TASK PROMPT: Once the line containing "instagram.com/psu.broadcast" has been copied, stop; copy every line before it exactly, beginning with the first line of the material below.

DATA:
========

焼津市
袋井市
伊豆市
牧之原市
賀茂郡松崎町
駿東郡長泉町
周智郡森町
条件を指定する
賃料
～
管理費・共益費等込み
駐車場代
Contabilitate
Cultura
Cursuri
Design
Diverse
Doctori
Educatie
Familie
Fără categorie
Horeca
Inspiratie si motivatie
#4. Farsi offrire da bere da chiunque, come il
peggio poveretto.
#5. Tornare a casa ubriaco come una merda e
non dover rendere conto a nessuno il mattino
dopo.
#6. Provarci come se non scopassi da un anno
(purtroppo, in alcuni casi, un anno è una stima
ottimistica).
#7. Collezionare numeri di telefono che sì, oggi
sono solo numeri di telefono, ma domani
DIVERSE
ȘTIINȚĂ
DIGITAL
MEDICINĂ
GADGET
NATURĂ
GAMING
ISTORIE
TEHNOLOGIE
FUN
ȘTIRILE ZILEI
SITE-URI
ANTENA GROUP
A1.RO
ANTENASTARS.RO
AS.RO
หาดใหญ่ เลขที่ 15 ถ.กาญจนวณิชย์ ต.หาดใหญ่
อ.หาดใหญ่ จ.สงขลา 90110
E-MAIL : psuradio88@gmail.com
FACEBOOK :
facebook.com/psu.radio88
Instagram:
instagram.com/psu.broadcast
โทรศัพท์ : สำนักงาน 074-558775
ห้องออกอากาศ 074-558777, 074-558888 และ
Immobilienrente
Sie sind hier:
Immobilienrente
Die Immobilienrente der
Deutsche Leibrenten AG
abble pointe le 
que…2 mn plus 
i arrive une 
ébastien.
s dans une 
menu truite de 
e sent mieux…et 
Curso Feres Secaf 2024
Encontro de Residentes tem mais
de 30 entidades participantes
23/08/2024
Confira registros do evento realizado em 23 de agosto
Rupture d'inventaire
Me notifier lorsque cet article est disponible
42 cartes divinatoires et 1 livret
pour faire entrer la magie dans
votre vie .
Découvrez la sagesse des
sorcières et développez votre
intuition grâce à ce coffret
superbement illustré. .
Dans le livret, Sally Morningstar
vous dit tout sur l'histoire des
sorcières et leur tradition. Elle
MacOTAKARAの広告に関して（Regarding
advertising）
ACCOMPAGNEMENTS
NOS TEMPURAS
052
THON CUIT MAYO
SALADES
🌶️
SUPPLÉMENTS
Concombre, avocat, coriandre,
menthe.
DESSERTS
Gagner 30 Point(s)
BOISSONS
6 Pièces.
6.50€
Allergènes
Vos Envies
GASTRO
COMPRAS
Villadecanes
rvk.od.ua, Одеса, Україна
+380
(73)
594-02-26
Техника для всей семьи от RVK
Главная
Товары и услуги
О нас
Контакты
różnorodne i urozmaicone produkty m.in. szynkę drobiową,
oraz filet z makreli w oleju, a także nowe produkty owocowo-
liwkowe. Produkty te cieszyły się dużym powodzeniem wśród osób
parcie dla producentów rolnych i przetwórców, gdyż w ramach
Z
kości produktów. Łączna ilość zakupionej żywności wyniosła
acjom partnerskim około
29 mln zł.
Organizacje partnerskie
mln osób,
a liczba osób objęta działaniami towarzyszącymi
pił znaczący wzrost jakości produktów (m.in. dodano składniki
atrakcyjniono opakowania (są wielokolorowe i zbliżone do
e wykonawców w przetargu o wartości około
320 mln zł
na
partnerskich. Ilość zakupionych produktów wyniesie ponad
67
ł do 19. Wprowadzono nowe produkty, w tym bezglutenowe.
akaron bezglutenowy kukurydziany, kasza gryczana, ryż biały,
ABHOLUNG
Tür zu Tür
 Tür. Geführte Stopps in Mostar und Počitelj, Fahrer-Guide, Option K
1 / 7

========

ANSWER SPACE:
焼津市
袋井市
伊豆市
牧之原市
賀茂郡松崎町
駿東郡長泉町
周智郡森町
条件を指定する
賃料
～
管理費・共益費等込み
駐車場代
Contabilitate
Cultura
Cursuri
Design
Diverse
Doctori
Educatie
Familie
Fără categorie
Horeca
Inspiratie si motivatie
#4. Farsi offrire da bere da chiunque, come il
peggio poveretto.
#5. Tornare a casa ubriaco come una merda e
non dover rendere conto a nessuno il mattino
dopo.
#6. Provarci come se non scopassi da un anno
(purtroppo, in alcuni casi, un anno è una stima
ottimistica).
#7. Collezionare numeri di telefono che sì, oggi
sono solo numeri di telefono, ma domani
DIVERSE
ȘTIINȚĂ
DIGITAL
MEDICINĂ
GADGET
NATURĂ
GAMING
ISTORIE
TEHNOLOGIE
FUN
ȘTIRILE ZILEI
SITE-URI
ANTENA GROUP
A1.RO
ANTENASTARS.RO
AS.RO
หาดใหญ่ เลขที่ 15 ถ.กาญจนวณิชย์ ต.หาดใหญ่
อ.หาดใหญ่ จ.สงขลา 90110
E-MAIL : psuradio88@gmail.com
FACEBOOK :
facebook.com/psu.radio88
Instagram:
instagram.com/psu.broadcast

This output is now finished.